Secure IoT robots – before it’s too late
Smart technology has made it easier for people to know what’s happening inside their homes and take control of things like heating and cooling, electricity consumption and entertainment options. But before we knew it, we created mini data centers in our homes—ones that don’t have system administrators to worry about such as configurations and security controls. And with more devices incorporating machine learning and AI, the necessary security measures need to be in place. Failure to do so and our homes will become a hotbed for cyber attacks and a danger to ourselves.
The current state of connected devices presents a major threat to consumers due to a lack of security in place to defend against cyberattacks and without realising, these devices have sprung into our homes. Computers, white goods, TVs and game consoles have or are being developed to connect to IoT. Now, robot devices have found their way into our homes with the attraction to make human lives more efficient. However, robots present an extreme danger to the public if security is not properly addressed. Many manufacturers and developers are too preoccupied by sales, and rush to get their products to market, with security left as an afterthought. Security should be implemented at the development stages of the production lifecycle otherwise, if robots continue to lack the necessary security, they will become a danger to human life.
Hackers and security researchers have all infiltrated devices which have led to some chilling outcomes. For example, researchers were able to hack into a popular house robot and program it to wield a screwdriver and stab violently at a tomato. This exploit is an example of how potentially calamitous the scenario could get should a robot be hacked, especially in a home setting. If on the manufacturing line a hacker could configure new code to adjust certain measurements or rule for the robot, the final product could be compromised and this would potentially endanger the consumer.
In the home setting all smart devices, including robotic devices, are connected to the home router, which is the online equivalent of your front door. It represents a critical way-in for hackers due to it being the central hub that connects almost every device in the home. No homeowner would leave their physical front door open but the same cannot be said for the home router, which is being left exposed, unprotected and open to attack. The gravity of the issue is escalated further as its being estimated that by 2022, a typical family home will contain more than 500 smart home devices, making the home a very attractive target to attackers who want to infiltrate the devices and data.
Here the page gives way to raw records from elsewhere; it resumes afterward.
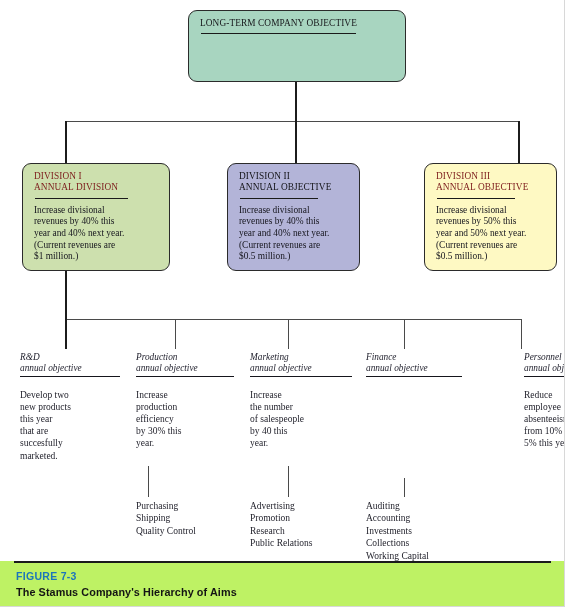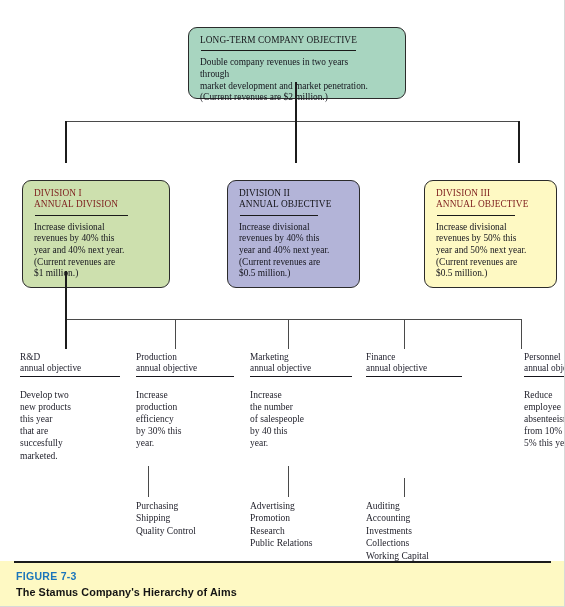--- a/index.html
+++ b/index.html
@@ -19,7 +19,6 @@
     border: 1px solid #2b2b2b;
     border-radius: 9px;
     padding: 7px 27px 8px 11px;
-    margin-top: 17px;
   }
   .node .title {
     font-size: 9.3px;

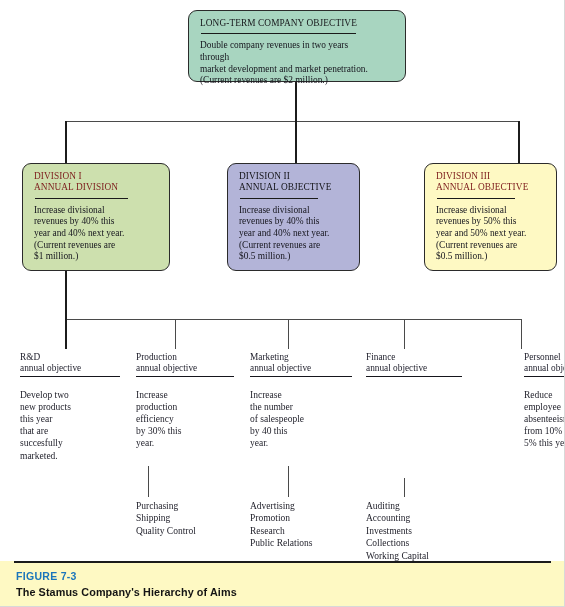--- a/index.html
+++ b/index.html
@@ -123,9 +123,6 @@
   <div class="node" id="top-node">
     <div class="title">LONG-TERM COMPANY OBJECTIVE</div>
     <div class="rule"></div>
-    <div class="body">Double company revenues in two years through
-market development and market penetration.
-(Current revenues are $2 million.)</div>
   </div>
 
   <div class="ln v" style="left:295px; top:82px; height:40px;"></div>

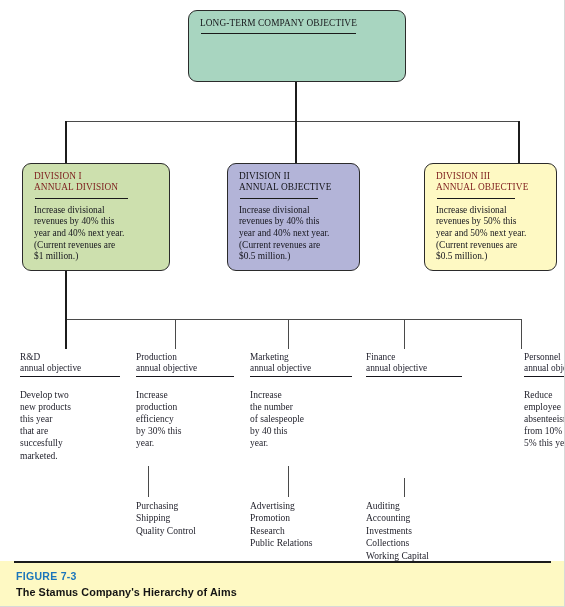--- a/index.html
+++ b/index.html
@@ -63,6 +63,7 @@
   
   .fcol { position: absolute; top: 352px; }
   .fcol .fhead {
+    font-style: italic;
     font-size: 9.3px;
     line-height: 11.3px;
     color: #1d1d2a;

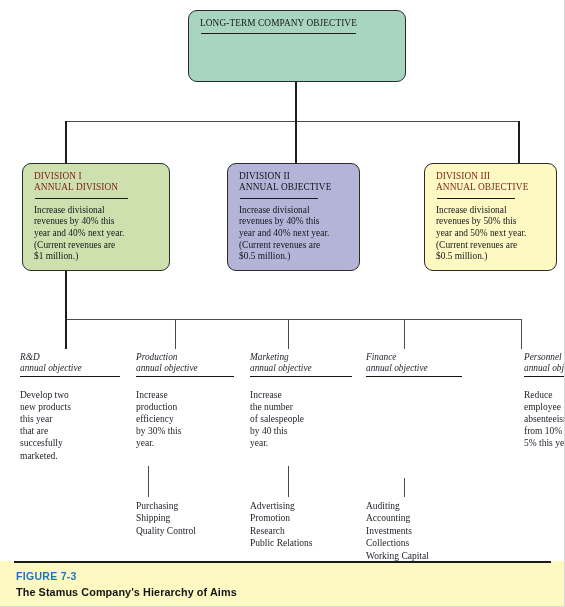--- a/index.html
+++ b/index.html
@@ -91,7 +91,7 @@
   
   #caption-area {
     position: absolute; left: 0; top: 561px; width: 565px; height: 46px;
-    background: #fef9c3;
+    background: #bef264;
   }
   #caption-rule {
     position: absolute; left: 14px; top: 0; width: 537px; height: 2px;

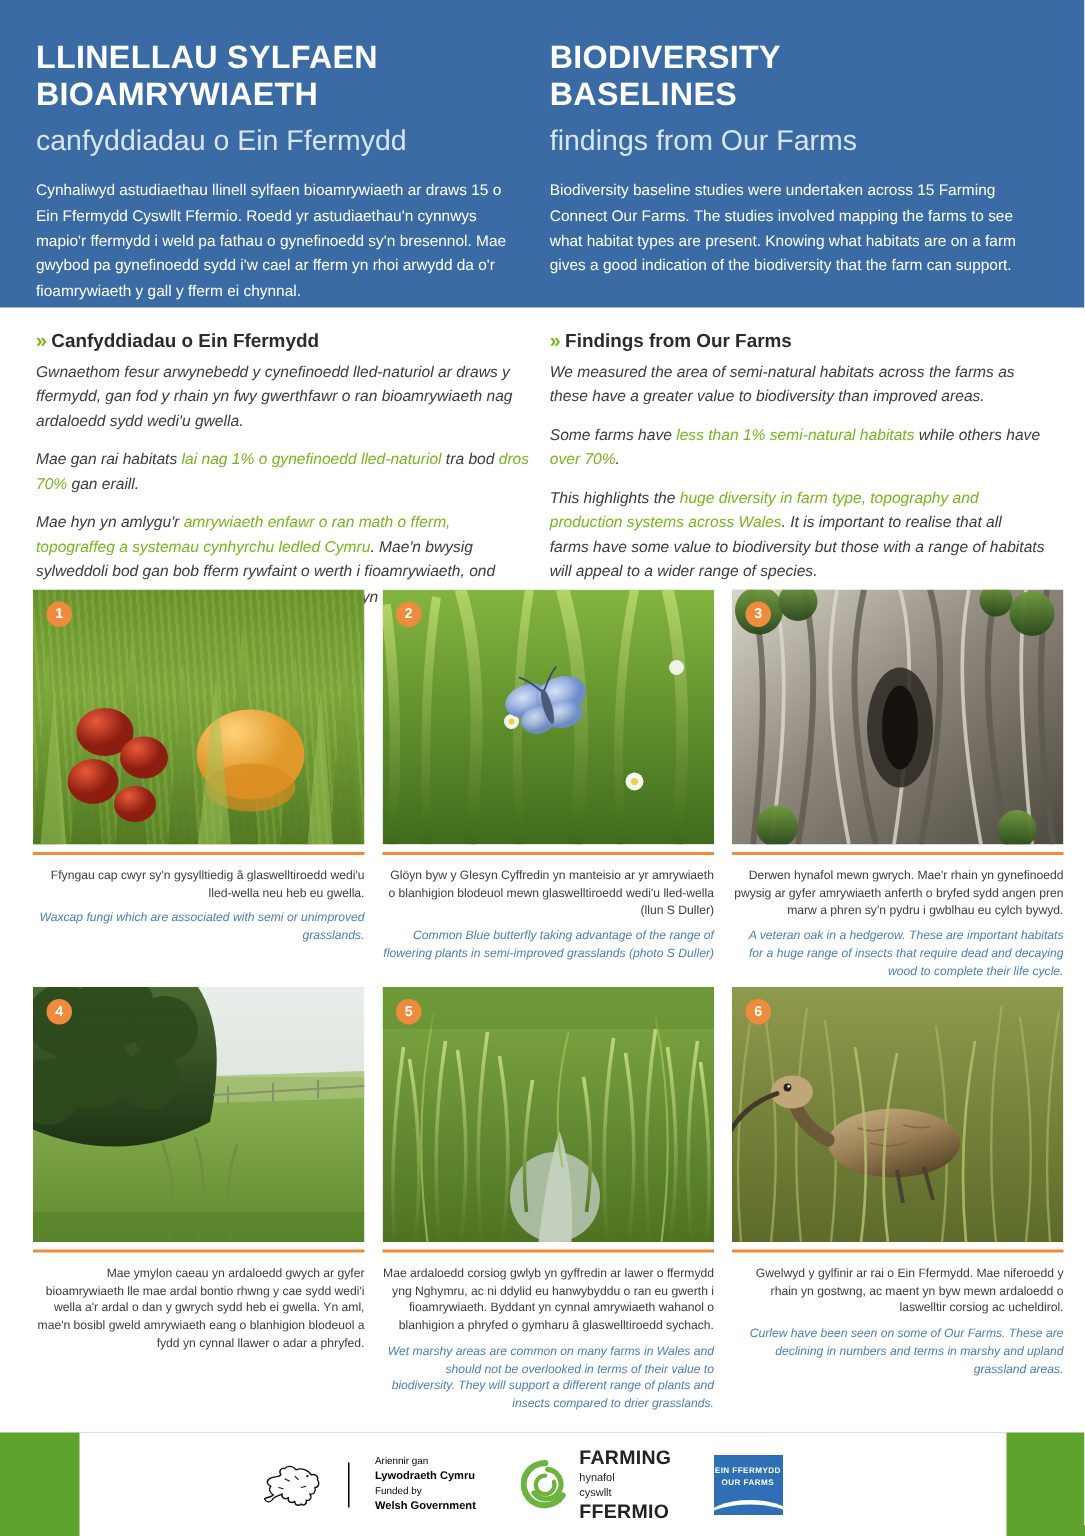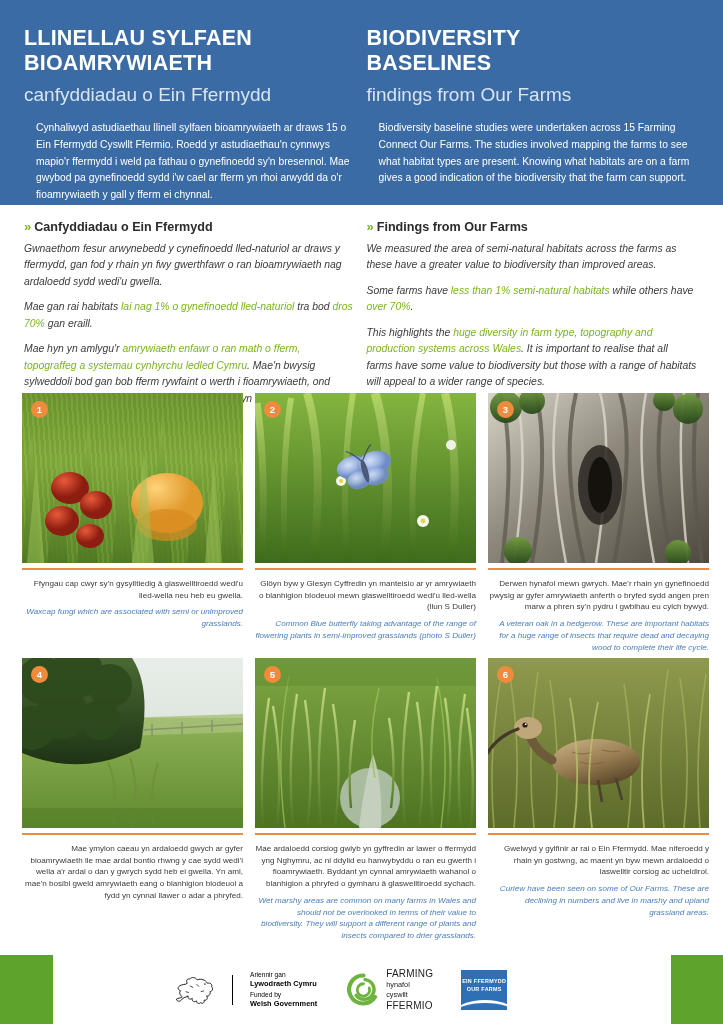--- a/index.html
+++ b/index.html
@@ -30,7 +30,6 @@
   .hdr-body {
     color:#ffffff; font-size:10.3px; line-height:1.62; margin-top:14px;
     width: 320px;
-    margin-left: 12px;
   }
What needs to be understood by consumers and manufactures alike, is that it’s not just about the data that can be stolen from connected devices – it’s about how these can be hijacked in volume and directed at one target, which could be an innocent human. From causing extreme internet service outages to becoming deadly weapons with catastrophic outcomes, the consequence of IoT security not being taken seriously is a very real and tangible problem. That is why the time is now to start taking measures to secure these devices at the most basic level: the hardware.
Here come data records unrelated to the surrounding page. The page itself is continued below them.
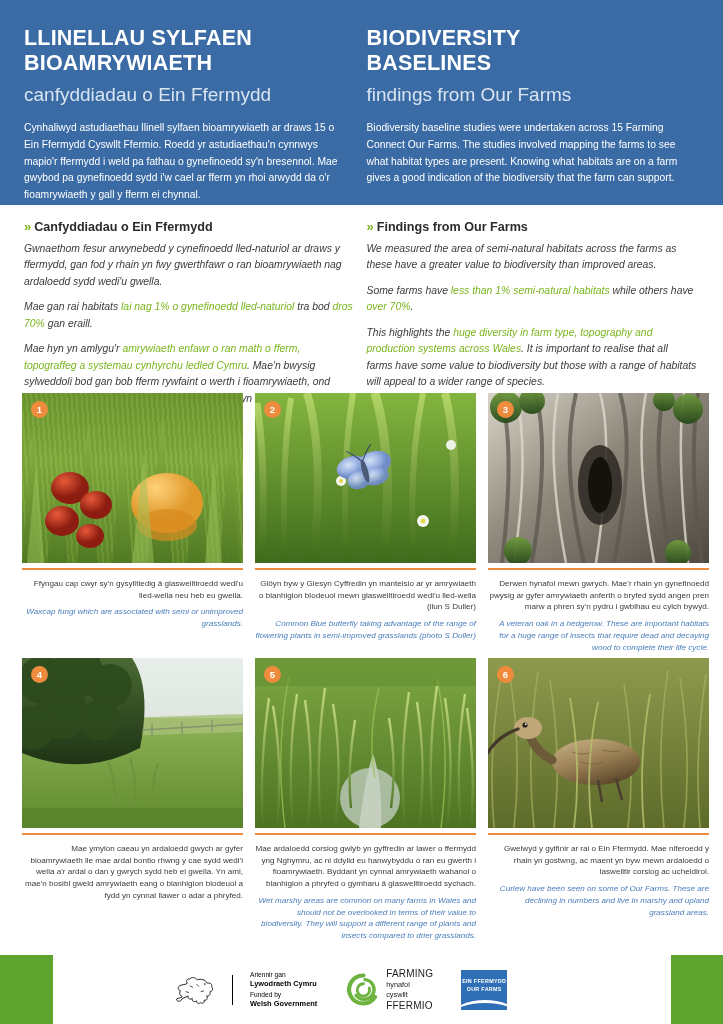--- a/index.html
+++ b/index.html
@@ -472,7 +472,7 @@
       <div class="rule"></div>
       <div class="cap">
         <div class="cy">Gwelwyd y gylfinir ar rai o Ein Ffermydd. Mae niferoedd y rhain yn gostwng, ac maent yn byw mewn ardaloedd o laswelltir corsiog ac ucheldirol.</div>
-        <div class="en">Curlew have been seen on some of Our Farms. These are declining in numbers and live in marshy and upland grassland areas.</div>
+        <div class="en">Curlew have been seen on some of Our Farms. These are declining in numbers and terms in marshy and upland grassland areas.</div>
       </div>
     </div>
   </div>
When it comes to securing IoT in the home, people can take a number of actions to improve security:
Open source – an end to proprietary security by obscurity and instead a 100% “Darwinist” focus on quality, usability and robustness. Code is becoming increasingly complex so let’s get as many eyes on it as possible. And open standards could overcome the dearth of connectivity expertise in the industry.
Secure boot – ensure IoT systems will only boot up if the first piece of software to execute is cryptographically signed by a trusted entity. It needs to match on the other side with a public key or certificate which is hard-coded into the device, anchoring the “Root of Trust” into the hardware to make it tamper proof.
Hardware-assisted virtualisation – this will containerise each software element, keeping critical components safe, secure and isolated from the rest and preventing lateral movement. Secure inter-process communication will allow instructions to travel across this secure separation in a strictly controlled mode. This approach improves on current binary approaches where applications are either trusted or untrusted at a processor level, allowing for as many independent, secure guests as possible.
The arrival of IoT and AI robotic devices into our lives is not a surprise, but users need to take more responsibility for the security in our connected homes until the industry as a whole steps up its security game. The prpl Smart Home Security report shows that a significant amount of users would pay a premium for more secure devices, but until manufacturers make this more of a reality by implementing the above best practice – the user does have to accept a large portion of this responsibility. By implementing the above advice, manufacturers can take some of the most dangerous security issues, helping to protect the user from the risk of personal data theft, fraud or worse.